In the dock stands the already diminished figure of Dennis Kozlowski, a well-padded Nineties uber-boss whose remarkable taste for company-financed excess was his spectacular undoing. To say that Kozlowski, 51, who ran the Tyco International conglomerate, enjoyed a lavish lifestyle scarcely does justice to the truly heroic scale of his spending in his prime years.
The stories are already the stuff of legend. With colleagues such as keeper of the company pursestrings Mark Swartz, ruddy-faced Kozlowski extravagantly spent his way through the peak years of the bull market.
Homes included a $13.5m waterside estate in Boca Raton, Florida, and an $18m Fifth Avenue apartment, decorated with Renoirs and Monets as well as the now-notorious shower curtain. His yacht was a teak-decked beauty called Endeavour, a 130ft sloop that costs $700,000 a year to run.

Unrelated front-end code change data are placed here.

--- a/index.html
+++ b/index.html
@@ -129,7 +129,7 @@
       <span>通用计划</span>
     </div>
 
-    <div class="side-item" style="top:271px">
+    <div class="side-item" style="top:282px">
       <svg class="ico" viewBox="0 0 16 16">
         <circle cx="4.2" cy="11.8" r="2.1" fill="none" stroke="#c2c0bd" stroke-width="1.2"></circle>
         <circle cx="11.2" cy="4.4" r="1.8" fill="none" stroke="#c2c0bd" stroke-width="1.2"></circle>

There were also the donations to ‘charidee’ and other worthy causes such as – excruciatingly – a chair in corporate governance at Cambridge University.

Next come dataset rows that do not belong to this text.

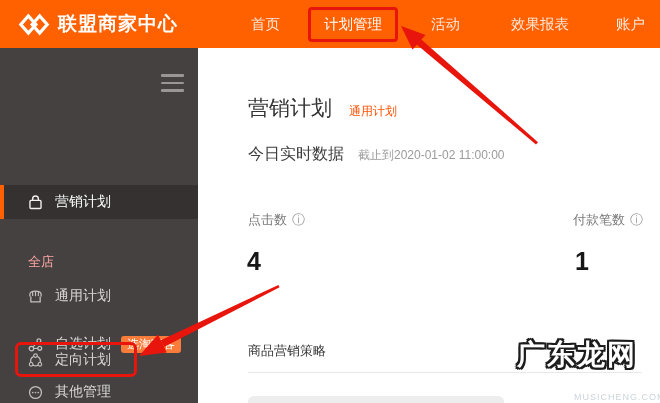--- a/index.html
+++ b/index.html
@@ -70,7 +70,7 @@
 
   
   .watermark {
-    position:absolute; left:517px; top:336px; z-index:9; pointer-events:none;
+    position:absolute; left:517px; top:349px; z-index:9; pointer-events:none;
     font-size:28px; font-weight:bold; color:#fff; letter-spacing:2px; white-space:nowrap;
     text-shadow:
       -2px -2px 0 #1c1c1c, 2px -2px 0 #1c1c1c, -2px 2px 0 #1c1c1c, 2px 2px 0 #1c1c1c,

The reign of King Kozlowski perhaps reached its apogee of avarice with a now-famous $2m 40th birthday party for his wife Karen in 2001. The celebration, the bill for which is said largely to have been paid by Tyco shareholders, featured an ice sculpture of Michelangelo’s David with vodka streaming from its best-known appendage.
Lawyers for Kozlowski have asked for video tapes of the party to be sealed ahead of the trial to prevent any chance of jurors seeing them and being influenced by its decadent images of bacchanalian festivity.

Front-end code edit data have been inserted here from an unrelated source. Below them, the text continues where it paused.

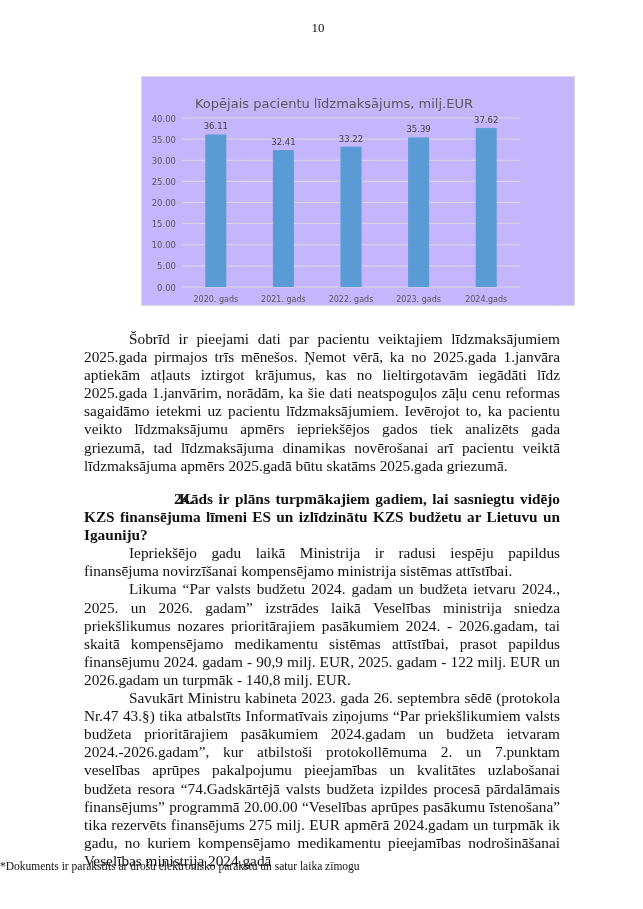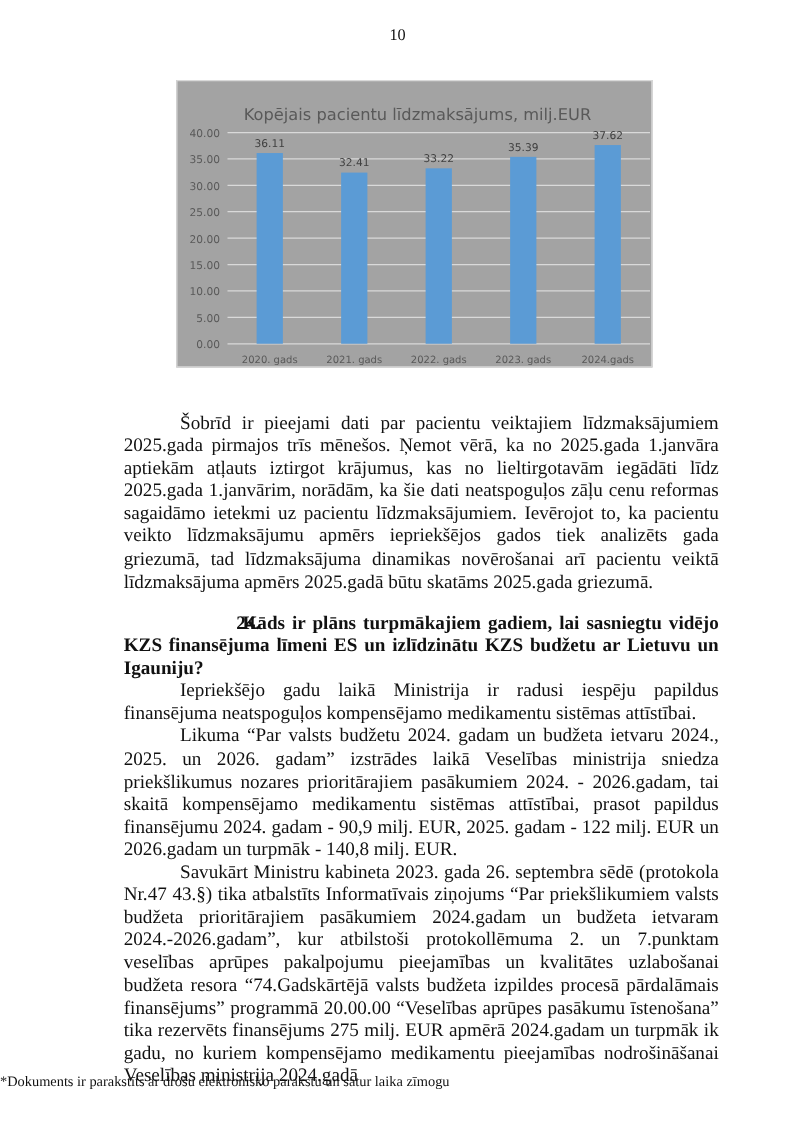--- a/index.html
+++ b/index.html
@@ -5,7 +5,7 @@
   html, body { margin: 0; padding: 0; background: #ffffff; }
   body { width: 643px; height: 909px; position: relative; overflow: hidden; font-family: "Liberation Serif", serif; color: #111; }
   .page-number { position: absolute; top: 20px; left: 0; width: 636px; text-align: center; font-size: 13px; }
-  .chart-frame { position: absolute; left: 141px; top: 64px; width: 381px; height: 230px; border: 1px solid #d9d9d9; background: #a3a3a3; box-sizing: border-box; }
+  .chart-frame { position: absolute; left: 141px; top: 76px; width: 434px; height: 230px; border: 1px solid #d9d9d9; background: #c4b5fd; box-sizing: border-box; }
   .chart-frame svg { position: absolute; left: 0; top: 0; }
   .body-text { position: absolute; left: 99px; width: 476px; font-size: 15.3px; line-height: 18.1px; text-align: justify; }
   .body-text p { margin: 0; text-indent: 45px; text-align: justify; }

Although Kozlowski – known as ‘Koz’ in the New York tabloids – has been stripped of his post and faces prison, the lifestyle is still far better than comfortable. On Friday his daughter Sandra is being married on board Endeavour. The wedding is estimated to be costing $200,000.
Kozlowski and his co-defendants, who deny wrongdoing, are accused of looting a total of $600m from Tyco through unauthorised loans, bonuses and stock sales to fund their lifestyle. The outline of the likely defence constructed by their legal teams is already becoming-clear.
Kozlowski, the son of a Newark detective, will argue that he had always intended to repay the money, lent under the company’s Key Employee Loan Programme. His attorneys are also likely to claim that the funds had been paid with the full knowledge of auditors and that ‘all the right people knew’ what was going on.